Additionally, Wal-Mart should have considered the unique circumstances presented by this set of facts. While an employee with Down syndrome is not necessarily entitled to preferential treatment under the ADA, an employer presented with a request for an accommodation on behalf of an employee who may have difficulty expressing themselves and/or communicating effectively—whether due to a disability or a language barrier—should seriously consider making allowances for that employee when it comes to engaging in the interactive process with that employee and/or their representatives. Not only will the EEOC investigator evaluating the Company’s initial response scrutinize the manner in which the employer responded, but there is no question that jurors are going to expect more from the employer than from the employee and/or their representative. It should thus come as no surprise that this jury handed down a verdict intended to send a clear message to Wal-Mart that it should have done more.

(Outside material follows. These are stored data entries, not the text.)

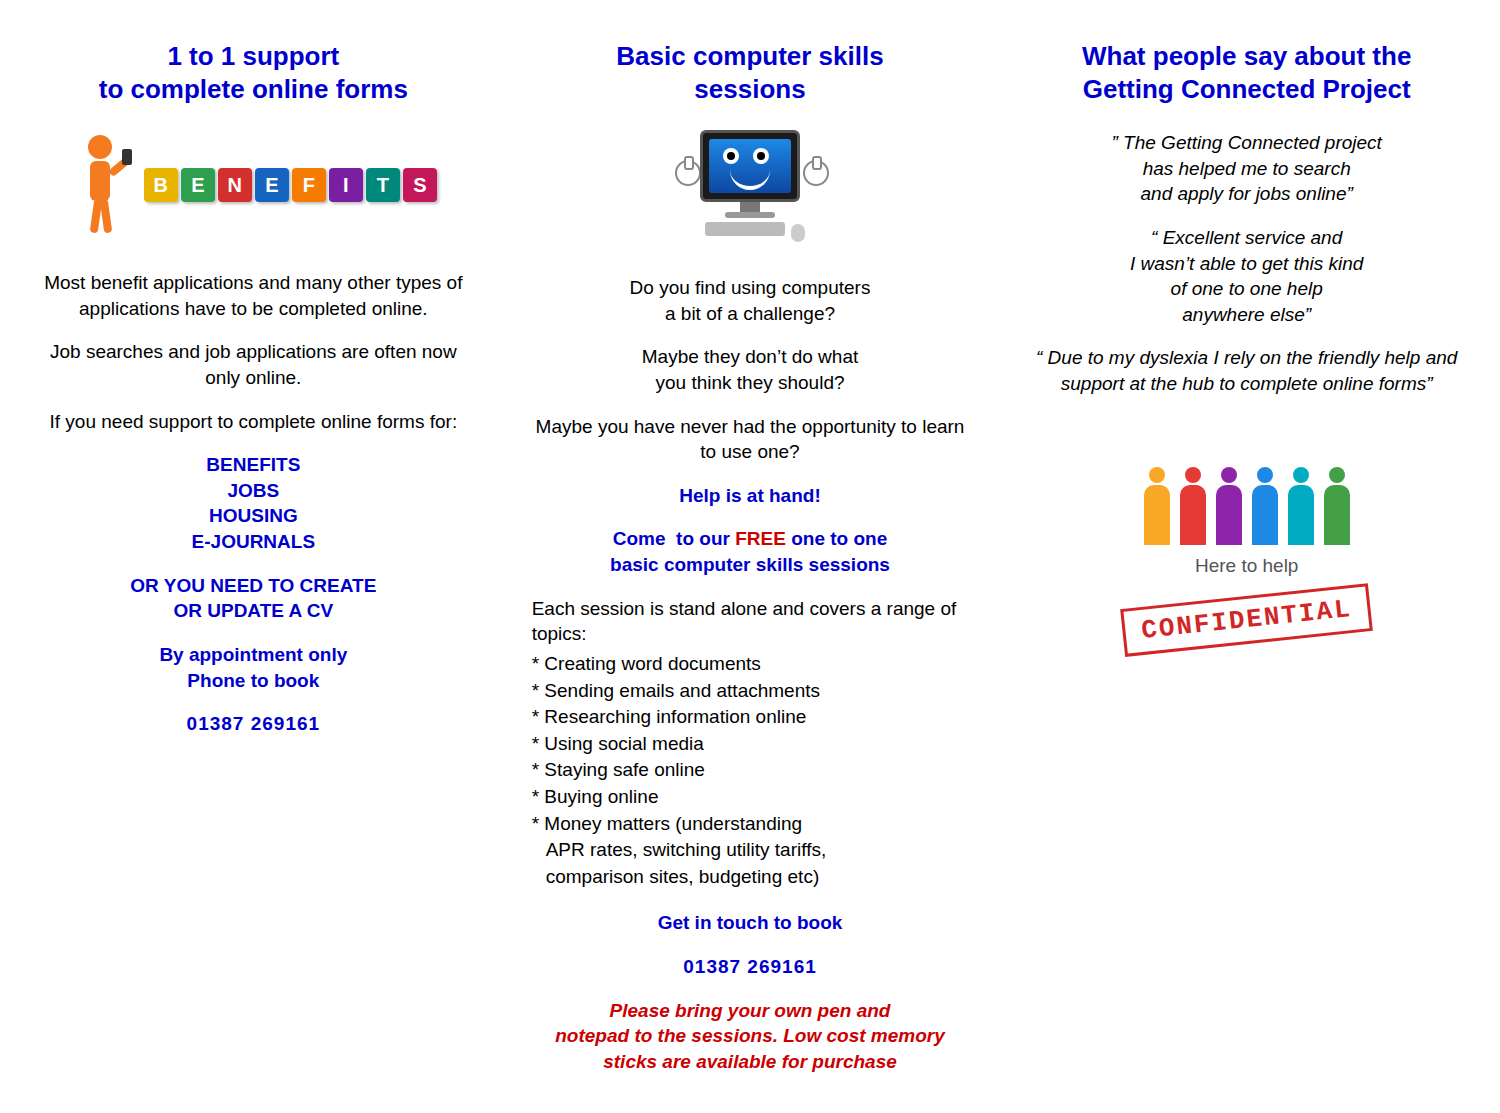1 to 1 support
to complete online forms
B E N E F I T S
Most benefit applications and many other types of applications have to be completed online.
Job searches and job applications are often now only online.
If you need support to complete online forms for:
BENEFITS
JOBS
HOUSING
E-JOURNALS
OR YOU NEED TO CREATE
OR UPDATE A CV
By appointment only
Phone to book
01387 269161
Basic computer skills
sessions
Do you find using computers
a bit of a challenge?
Maybe they don’t do what
you think they should?
Maybe you have never had the opportunity to learn to use one?
Help is at hand!
Come to our FREE one to one
basic computer skills sessions
Each session is stand alone and covers a range of topics:
Creating word documents
Sending emails and attachments
Researching information online
Using social media
Staying safe online
Buying online
Money matters (understandingAPR rates, switching utility tariffs, comparison sites, budgeting etc)
Get in touch to book
01387 269161
Please bring your own pen and
notepad to the sessions. Low cost memory
sticks are available for purchase
What people say about the
Getting Connected Project
” The Getting Connected project
has helped me to search
and apply for jobs online”
“ Excellent service and
I wasn’t able to get this kind
of one to one help
anywhere else”
“ Due to my dyslexia I rely on the friendly help and support at the hub to complete online forms”
Here to help
CONFIDENTIAL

At the end of the day, responding to requests for reasonable accommodation is not rocket science, but it often does require an equal dose of sincerity, creativity, hard work and flexibility. To comply with the ADA and put their organization in a position to ably defend against such claims, employers need to meaningfully engage with the employee and/or their representative and explore reasonable options and alternatives. While the law is quite clear that an employer need only provide a reasonable accommodation and not the specific accommodation requested by the employee, an employer that is perceived as cutting corners or short-circuiting the process runs the risk of receiving a probable cause finding from the EEOC and/or angering jurors such that they end up on the wrong end of a jury verdict. Here, again, Wal-Mart’s decision to refuse to engage in the process after Ms. Spaeth’s employment may well have been viewed by the jurors as evidence that the Company was not truly attempting to find a workable solution once the computer-based scheduling program went into effect. Finally, it bears mentioning that employers can avail themselves of an affirmative defense (meaning a defense which they have the burden of proving) when faced with failure to accommodate claims in federal court. Under 42 USC 1981a(a)(3), an employer can avoid compensatory and punitive damages if it can establish that it engaged in good faith efforts, in consultation with the employee who asked for the accommodation, to identify and make a reasonable accommodation that would provide such individual with an equally effective opportunity and would not cause an undue hardship on the operation of the business. In other words, if an employer can show that it truly tried to find an accommodation by engaging with the employee, it can avoid damages even if the process ultimately failed to result in the granting of such an accommodation. This does not mean that an employer can go through the motions and avoid liability. You have to truly try, but if you do, you stand a much better chance of avoiding the fate that befell Wal-Mart at this trial.